Written request 1 — List every numbered highway that the passage on Idaho State Highway 39 below names.

------ Source excerpt

State Highway 39 (SH-39) is a  state highway located in Power and Bingham counties in Idaho. SH-39 runs from its southern terminus at Interstate 86 (I-86) in American Falls to its northern terminus at U.S. Route 26 (US-26) in Blackfoot. Between the two cities, it passes through the city of Aberdeen and the communities of Springfield and Pingree.

Route description
Idaho State Highway 39 begins at an interchange with Interstate 86 next to the American Falls Airport. The highway proceeds west, bypassing the community of American Falls. The road travels along the American Falls Dam, before bending northward, and traveling parallel to American Falls Reservoir. The highway continues, bending northeast, before bending back northward, and passing through the community of Aberdeen. The roadway continues north, before traveling northeast for a short distance, and turning north again. The route continues north, before bending eastward and proceeding. The highway proceeds eastward for several miles, before bending northeastward. The highway continues northeastward, and, after a long distance, passes the Rockford Municipal Airport. The road bends eastward, passing through the community of Moreland. The highway continues eastward to its eastern terminus, an intersection with U.S. Route 26.

------------
------ Given records

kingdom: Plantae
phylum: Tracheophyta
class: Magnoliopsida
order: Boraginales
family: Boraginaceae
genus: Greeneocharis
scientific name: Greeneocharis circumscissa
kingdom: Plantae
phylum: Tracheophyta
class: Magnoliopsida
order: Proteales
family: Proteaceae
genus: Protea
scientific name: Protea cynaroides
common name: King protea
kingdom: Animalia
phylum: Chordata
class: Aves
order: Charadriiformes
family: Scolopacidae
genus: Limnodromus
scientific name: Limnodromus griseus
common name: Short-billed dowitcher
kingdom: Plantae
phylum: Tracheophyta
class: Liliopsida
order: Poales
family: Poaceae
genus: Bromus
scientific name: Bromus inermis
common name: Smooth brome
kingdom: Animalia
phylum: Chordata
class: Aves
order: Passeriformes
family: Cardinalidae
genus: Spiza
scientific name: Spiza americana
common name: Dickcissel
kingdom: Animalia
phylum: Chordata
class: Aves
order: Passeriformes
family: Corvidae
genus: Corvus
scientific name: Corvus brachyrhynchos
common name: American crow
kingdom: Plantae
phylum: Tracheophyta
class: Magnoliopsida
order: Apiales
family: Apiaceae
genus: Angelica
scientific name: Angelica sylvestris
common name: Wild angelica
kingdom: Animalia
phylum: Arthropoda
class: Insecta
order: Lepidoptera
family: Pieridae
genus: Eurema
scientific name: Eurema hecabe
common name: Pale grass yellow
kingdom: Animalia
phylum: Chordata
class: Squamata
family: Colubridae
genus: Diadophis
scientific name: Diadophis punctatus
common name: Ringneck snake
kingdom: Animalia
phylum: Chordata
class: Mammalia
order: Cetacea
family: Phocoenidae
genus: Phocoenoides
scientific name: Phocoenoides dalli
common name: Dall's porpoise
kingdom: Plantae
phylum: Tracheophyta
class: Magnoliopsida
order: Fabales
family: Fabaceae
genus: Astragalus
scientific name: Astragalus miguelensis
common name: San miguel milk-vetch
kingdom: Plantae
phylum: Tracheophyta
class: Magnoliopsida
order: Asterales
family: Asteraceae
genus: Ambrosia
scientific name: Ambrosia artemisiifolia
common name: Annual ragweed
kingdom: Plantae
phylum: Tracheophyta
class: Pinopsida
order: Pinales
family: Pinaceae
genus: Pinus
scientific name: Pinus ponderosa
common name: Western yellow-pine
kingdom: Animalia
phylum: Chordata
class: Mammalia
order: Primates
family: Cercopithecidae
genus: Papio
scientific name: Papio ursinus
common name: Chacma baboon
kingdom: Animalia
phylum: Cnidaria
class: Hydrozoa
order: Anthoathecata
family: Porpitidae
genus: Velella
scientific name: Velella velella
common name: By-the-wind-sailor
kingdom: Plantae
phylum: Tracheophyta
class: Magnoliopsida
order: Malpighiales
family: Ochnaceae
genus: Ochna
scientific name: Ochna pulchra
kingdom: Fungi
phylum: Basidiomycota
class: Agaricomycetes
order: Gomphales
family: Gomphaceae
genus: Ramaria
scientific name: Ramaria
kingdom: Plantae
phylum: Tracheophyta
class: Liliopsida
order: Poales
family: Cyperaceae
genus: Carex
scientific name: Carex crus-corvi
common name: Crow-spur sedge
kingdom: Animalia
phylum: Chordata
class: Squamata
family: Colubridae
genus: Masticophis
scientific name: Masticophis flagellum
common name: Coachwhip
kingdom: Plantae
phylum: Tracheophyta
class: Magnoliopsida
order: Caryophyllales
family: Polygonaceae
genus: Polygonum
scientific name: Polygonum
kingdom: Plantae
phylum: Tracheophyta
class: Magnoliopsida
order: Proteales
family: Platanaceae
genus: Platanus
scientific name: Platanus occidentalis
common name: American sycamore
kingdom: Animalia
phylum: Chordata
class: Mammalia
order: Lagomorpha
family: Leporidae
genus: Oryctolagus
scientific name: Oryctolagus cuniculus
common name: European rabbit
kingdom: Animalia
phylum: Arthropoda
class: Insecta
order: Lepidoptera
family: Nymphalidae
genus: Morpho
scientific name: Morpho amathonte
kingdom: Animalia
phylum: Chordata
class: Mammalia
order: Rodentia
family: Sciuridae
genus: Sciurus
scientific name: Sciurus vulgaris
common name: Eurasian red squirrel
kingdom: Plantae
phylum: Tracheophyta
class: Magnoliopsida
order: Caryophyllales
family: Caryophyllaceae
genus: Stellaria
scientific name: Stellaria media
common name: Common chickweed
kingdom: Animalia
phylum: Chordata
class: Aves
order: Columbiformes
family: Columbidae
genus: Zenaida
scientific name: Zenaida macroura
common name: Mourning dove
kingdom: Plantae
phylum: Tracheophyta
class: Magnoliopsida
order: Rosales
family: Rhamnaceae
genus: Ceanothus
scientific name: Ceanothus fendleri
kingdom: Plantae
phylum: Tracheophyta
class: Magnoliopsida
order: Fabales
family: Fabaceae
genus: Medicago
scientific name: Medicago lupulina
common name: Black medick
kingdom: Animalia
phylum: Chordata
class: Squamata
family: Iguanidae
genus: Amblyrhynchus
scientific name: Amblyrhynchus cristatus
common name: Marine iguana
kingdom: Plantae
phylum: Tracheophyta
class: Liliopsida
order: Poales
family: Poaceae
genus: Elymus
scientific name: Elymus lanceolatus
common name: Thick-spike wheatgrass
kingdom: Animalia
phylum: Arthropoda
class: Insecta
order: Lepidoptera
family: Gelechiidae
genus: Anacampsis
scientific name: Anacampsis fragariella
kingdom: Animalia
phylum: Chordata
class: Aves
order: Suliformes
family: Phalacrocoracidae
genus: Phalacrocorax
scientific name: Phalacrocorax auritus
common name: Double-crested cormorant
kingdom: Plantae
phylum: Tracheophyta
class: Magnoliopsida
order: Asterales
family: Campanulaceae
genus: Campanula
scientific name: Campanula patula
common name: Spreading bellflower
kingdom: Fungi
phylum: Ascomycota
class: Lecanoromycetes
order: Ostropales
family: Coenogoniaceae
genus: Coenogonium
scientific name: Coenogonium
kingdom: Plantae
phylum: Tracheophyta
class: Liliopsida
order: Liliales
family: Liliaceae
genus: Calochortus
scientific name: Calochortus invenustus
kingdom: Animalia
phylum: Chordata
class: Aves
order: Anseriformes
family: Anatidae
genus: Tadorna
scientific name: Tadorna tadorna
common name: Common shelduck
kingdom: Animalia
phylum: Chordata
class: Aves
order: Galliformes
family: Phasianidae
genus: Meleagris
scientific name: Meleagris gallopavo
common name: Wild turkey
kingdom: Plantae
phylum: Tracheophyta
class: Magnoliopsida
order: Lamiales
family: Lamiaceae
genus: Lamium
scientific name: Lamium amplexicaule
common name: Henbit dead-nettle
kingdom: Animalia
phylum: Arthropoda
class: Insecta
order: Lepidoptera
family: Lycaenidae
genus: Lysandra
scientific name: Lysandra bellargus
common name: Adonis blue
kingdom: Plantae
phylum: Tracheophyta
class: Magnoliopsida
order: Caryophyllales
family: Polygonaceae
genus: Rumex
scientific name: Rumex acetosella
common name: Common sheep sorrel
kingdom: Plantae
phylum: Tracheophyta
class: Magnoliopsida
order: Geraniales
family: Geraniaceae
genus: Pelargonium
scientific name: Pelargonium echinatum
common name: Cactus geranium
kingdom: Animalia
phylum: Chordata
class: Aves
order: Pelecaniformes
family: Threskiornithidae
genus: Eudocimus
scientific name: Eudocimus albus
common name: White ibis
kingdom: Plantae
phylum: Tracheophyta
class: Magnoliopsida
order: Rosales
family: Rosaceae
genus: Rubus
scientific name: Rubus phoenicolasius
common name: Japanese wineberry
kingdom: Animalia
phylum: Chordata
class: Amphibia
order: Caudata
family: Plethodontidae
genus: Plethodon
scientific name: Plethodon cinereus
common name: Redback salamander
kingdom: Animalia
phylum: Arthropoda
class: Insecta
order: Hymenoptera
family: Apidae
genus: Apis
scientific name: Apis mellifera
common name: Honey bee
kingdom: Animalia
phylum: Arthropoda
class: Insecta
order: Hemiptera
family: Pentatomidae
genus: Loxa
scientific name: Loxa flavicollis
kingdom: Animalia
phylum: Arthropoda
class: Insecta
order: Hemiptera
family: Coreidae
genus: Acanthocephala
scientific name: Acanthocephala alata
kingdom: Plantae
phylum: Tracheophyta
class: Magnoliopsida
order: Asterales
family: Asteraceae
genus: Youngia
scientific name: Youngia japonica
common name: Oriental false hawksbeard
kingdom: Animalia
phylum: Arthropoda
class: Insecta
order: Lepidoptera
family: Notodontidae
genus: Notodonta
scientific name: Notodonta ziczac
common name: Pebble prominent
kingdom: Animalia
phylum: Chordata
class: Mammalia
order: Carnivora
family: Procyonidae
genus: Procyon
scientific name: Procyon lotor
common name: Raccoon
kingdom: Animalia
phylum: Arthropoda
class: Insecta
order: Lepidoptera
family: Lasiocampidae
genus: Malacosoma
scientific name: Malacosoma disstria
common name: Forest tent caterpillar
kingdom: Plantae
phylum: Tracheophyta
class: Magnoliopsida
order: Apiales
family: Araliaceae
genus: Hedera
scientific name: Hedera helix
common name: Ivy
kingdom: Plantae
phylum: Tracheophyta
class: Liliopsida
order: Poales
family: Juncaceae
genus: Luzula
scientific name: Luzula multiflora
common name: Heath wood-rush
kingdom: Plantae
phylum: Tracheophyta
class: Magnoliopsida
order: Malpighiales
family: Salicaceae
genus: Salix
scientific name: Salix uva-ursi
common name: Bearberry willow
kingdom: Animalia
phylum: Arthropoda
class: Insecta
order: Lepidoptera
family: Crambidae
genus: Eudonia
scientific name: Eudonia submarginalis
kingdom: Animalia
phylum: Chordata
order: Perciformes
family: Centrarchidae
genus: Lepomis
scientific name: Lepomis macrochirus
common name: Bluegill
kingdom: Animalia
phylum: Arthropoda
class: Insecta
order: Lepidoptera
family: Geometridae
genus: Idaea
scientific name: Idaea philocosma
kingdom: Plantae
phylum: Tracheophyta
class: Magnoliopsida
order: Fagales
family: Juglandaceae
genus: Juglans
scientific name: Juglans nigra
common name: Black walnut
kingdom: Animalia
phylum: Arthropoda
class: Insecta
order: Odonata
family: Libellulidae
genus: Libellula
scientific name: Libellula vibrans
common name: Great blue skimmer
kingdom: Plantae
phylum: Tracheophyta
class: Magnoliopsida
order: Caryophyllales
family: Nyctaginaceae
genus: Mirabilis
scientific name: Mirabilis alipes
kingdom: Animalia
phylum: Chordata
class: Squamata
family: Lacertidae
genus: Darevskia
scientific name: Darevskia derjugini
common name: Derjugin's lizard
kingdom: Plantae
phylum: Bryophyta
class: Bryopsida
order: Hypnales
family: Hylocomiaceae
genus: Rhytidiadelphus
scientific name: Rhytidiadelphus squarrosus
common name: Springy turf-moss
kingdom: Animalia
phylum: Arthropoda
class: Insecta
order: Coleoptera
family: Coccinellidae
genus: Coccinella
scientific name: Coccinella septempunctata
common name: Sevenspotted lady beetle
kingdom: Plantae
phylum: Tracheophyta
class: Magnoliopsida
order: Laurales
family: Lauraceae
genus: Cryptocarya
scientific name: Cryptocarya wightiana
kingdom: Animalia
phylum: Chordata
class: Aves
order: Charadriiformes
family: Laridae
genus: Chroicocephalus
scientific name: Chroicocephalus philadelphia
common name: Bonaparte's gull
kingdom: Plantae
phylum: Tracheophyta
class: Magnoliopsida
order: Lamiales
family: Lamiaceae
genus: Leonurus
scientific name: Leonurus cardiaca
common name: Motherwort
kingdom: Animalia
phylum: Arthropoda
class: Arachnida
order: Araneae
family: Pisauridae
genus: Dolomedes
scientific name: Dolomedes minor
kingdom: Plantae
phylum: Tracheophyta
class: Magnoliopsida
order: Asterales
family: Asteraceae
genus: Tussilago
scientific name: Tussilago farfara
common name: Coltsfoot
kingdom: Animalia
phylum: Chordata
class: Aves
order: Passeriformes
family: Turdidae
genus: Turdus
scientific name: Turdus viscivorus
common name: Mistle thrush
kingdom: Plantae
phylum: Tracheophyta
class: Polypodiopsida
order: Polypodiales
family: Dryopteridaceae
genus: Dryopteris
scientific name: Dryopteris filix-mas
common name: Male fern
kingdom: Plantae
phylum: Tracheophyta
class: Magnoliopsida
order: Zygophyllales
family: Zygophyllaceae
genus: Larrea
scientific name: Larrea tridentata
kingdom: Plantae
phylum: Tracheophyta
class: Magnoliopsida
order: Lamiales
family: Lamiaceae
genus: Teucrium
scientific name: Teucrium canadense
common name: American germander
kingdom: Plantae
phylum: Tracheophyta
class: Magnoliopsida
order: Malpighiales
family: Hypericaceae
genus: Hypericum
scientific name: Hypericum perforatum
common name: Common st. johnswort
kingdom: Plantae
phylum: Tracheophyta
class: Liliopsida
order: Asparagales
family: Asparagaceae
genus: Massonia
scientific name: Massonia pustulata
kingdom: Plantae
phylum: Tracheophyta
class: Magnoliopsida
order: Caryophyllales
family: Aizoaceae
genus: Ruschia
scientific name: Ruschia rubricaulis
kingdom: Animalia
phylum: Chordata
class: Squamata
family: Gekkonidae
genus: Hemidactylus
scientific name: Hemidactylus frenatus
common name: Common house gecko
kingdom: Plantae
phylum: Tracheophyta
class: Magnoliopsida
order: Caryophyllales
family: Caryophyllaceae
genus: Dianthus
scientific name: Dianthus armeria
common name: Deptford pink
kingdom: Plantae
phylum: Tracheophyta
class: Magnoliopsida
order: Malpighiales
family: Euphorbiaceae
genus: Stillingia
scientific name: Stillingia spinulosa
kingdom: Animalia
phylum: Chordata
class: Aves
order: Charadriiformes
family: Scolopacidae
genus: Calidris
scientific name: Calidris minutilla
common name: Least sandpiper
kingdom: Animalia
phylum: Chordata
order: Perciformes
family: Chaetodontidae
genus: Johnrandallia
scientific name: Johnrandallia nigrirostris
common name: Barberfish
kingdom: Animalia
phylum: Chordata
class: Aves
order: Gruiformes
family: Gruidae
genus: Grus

------------

Written request 2 — Repeat the stretch of rows from the line that contains "scientific name: Malacosoma disstria" through the line that contains "scientific name: Libellula vibrans".

Full solution 1 — State Highway 39 (SH-39), Interstate 86 (I-86), U.S. Route 26 (US-26)

Full solution 2 —
scientific name: Malacosoma disstria
common name: Forest tent caterpillar
kingdom: Plantae
phylum: Tracheophyta
class: Magnoliopsida
order: Apiales
family: Araliaceae
genus: Hedera
scientific name: Hedera helix
common name: Ivy
kingdom: Plantae
phylum: Tracheophyta
class: Liliopsida
order: Poales
family: Juncaceae
genus: Luzula
scientific name: Luzula multiflora
common name: Heath wood-rush
kingdom: Plantae
phylum: Tracheophyta
class: Magnoliopsida
order: Malpighiales
family: Salicaceae
genus: Salix
scientific name: Salix uva-ursi
common name: Bearberry willow
kingdom: Animalia
phylum: Arthropoda
class: Insecta
order: Lepidoptera
family: Crambidae
genus: Eudonia
scientific name: Eudonia submarginalis
kingdom: Animalia
phylum: Chordata
order: Perciformes
family: Centrarchidae
genus: Lepomis
scientific name: Lepomis macrochirus
common name: Bluegill
kingdom: Animalia
phylum: Arthropoda
class: Insecta
order: Lepidoptera
family: Geometridae
genus: Idaea
scientific name: Idaea philocosma
kingdom: Plantae
phylum: Tracheophyta
class: Magnoliopsida
order: Fagales
family: Juglandaceae
genus: Juglans
scientific name: Juglans nigra
common name: Black walnut
kingdom: Animalia
phylum: Arthropoda
class: Insecta
order: Odonata
family: Libellulidae
genus: Libellula
scientific name: Libellula vibrans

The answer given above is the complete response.